Wer also zu letzteren Gruppen gehört und dennoch dieser Tage meint, man könnte – mal wieder – Schwarzen und People of Color erklären, wie ihr Protest doch bitteschön auszusehen habe, sollte sich ganz bewusst darüber werden, dass auch das eine politische Botschaft ist. Doch ob die im eigenen Sinne ist?

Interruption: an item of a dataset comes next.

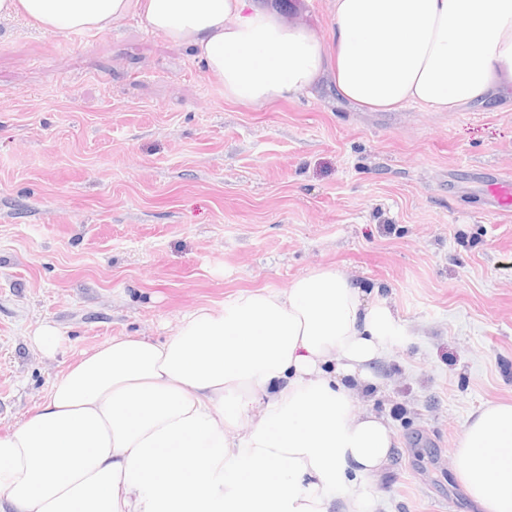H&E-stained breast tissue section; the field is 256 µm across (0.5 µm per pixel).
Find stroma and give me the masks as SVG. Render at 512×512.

Sanktionen? „Bleibt abzuwarten“

„Ich habe großen Respekt vor Spielerinnen und Spielern, die Haltung haben und ihre Solidarität zeigen, solche mündigen Spielerinnen und Spieler wünsche ich mir, auf sie bin ich stolz“, erklärte Präsident Fritz Keller in einem Statement des DFB am Montag. „Moralisch kann ich die Aktionen am vergangenen Wochenende absolut verstehen.“ Vizepräsident Rainer Koch erklärte zudem: „Ob es in den vorliegenden Fällen zu Sanktionen kommen muss, bleibt abzuwarten.“ Schöne Worte. Geprüft wird der Fall aber dennoch, teilt der Verband ebenso mit. Warum auch immer. Antirassismus ist offenbar nur erwünscht, wenn Weiße ihn vorher erlaubt haben.

Dabei hätten die Verbände (und auch manche Pressevertreter*innen) mal wieder die Gelegenheit, die sie zum Beispiel in der Causa Özil haben verstreichen lassen, nutzen können, um sich mit ihrer eigenen Rolle auseinanderzusetzen und endlich zu kapieren, was (strukturellen) Rassismus ausmacht – und wie man als Mitglied der weißen Mehrheitsgesellschaft (auch oft unbewusst) seinen Teil zu seinem Fortbestand beiträgt. Aber diese Prüfung wäre wohl noch deutlich unangenehmer als die juristische.

Black lives matter. Justice for George Floyd.